Useful for travelers reading European or Asian weather forecasts, cooks converting recipes between metric and US measurements, scientists working across both systems, and anyone moving between the two countries that still use Fahrenheit (the United States and a handful of Caribbean nations).
Key takeaway
Celsius and Fahrenheit are linear scales with different anchor points and different step sizes. Celsius pegs water's freezing and boiling points at 0° and 100° (a clean 100-degree span); Fahrenheit pegs them at 32° and 212° (a 180-degree span). The conversion formula has to handle both the offset and the slope, that's why it's × 9/5 + 32, not just one or the other.
How it's calculated
The conversion:
°F = °C × 9 ÷ 5 + 32
The × 9/5 (or 1.8) handles the slope difference: Fahrenheit degrees are smaller than Celsius degrees, so each Celsius degree is worth 1.8 Fahrenheit degrees. The + 32 handles the offset: Fahrenheit's zero is below Celsius's zero by 32°F worth of distance.
A useful identity to remember: at −40°, the two scales are equal (−40°C = −40°F). It's the only point where they cross. Below it, Fahrenheit numbers are higher than Celsius; above it, the gap grows the warmer it gets.
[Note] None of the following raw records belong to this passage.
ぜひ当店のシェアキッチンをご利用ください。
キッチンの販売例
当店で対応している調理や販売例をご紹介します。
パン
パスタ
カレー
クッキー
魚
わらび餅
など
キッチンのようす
Source: Standard temperature conversion, °F = °C × 9 ÷ 5 + 32
Examples
20°C, a mild spring day
- Temperature 20 °C
20°C converts to 68°F, a comfortable spring or autumn temperature. Mental shortcut: double 20 to get 40, add 30 → ~70°F (close to the real 68). Within US rooms, 68-72°F is the standard "comfortable" range, which maps to roughly 20-22°C.
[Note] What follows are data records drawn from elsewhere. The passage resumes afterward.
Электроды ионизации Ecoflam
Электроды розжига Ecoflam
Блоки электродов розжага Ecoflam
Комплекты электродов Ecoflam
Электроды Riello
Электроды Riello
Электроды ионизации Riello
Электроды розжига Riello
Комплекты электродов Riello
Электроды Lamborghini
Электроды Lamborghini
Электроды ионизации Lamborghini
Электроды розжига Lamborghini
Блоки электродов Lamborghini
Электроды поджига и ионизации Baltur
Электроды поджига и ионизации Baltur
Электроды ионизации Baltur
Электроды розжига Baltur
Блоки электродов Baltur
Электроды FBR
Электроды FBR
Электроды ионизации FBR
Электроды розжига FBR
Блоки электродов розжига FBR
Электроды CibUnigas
30°C, hot summer afternoon
- Temperature 30 °C
30°C is 86°F, properly hot in most climates, the kind of day where you'd reach for shade or the AC. Doubling-plus-30 estimates 90°F; the real answer is 4° lower. The shortcut is good for quick reads but drifts a couple degrees off in summer ranges.
Frequently asked questions
How do I convert Celsius to Fahrenheit in my head?
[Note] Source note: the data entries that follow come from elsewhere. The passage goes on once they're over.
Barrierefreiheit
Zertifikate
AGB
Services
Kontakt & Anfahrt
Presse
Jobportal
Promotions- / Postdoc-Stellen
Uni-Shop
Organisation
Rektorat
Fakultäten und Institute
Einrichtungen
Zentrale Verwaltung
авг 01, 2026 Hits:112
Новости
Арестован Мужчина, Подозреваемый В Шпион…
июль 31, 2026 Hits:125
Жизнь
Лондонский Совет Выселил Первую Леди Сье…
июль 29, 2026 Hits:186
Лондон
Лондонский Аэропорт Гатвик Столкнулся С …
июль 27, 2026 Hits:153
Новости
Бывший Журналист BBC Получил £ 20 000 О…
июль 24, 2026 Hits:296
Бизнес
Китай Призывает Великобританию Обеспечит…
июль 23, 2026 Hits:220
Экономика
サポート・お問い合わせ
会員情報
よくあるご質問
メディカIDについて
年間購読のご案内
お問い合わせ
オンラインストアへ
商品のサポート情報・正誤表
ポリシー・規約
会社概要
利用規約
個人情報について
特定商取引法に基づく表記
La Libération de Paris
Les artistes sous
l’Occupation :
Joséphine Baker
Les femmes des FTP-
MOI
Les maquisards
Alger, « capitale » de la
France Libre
Use the double-and-add-30 shortcut: take the Celsius value, multiply by 2, then add 30. So 20°C → 40 + 30 = 70°F (actual: 68°F, close enough). 25°C → 50 + 30 = 80°F (actual: 77°F). The shortcut gets within a few degrees of the real answer for everyday temperatures, which is usually plenty for travel planning.
Why is the formula × 9/5 + 32, not just × 2 + 30?
Because the scales have different step sizes. A 1°C change is exactly 1.8°F (= 9/5), so multiplying by 9/5 captures the precise slope. The +32 accounts for the offset between the two zero points (water freezes at 32°F). The double-and-add-30 mental shortcut works because 2 ≈ 1.8 and 30 ≈ 32, but it's an approximation, not the exact formula.
At what temperature do Celsius and Fahrenheit match?
At −40°, the two scales give the same number, it's the only point where °C = °F. Above that point, Fahrenheit numbers are larger; below, Fahrenheit numbers are still larger but the gap is small. Memorize "−40 is −40" and you have a permanent anchor point for cold-weather conversions.
Which countries still use Fahrenheit?
The United States is the main holdout. The Bahamas, Belize, the Cayman Islands, Palau, the Federated States of Micronesia, the Marshall Islands, and Liberia also still use Fahrenheit, often alongside Celsius. Everywhere else, including the UK and Canada in everyday weather use, is firmly on Celsius. The US National Weather Service is the most-cited Fahrenheit source globally.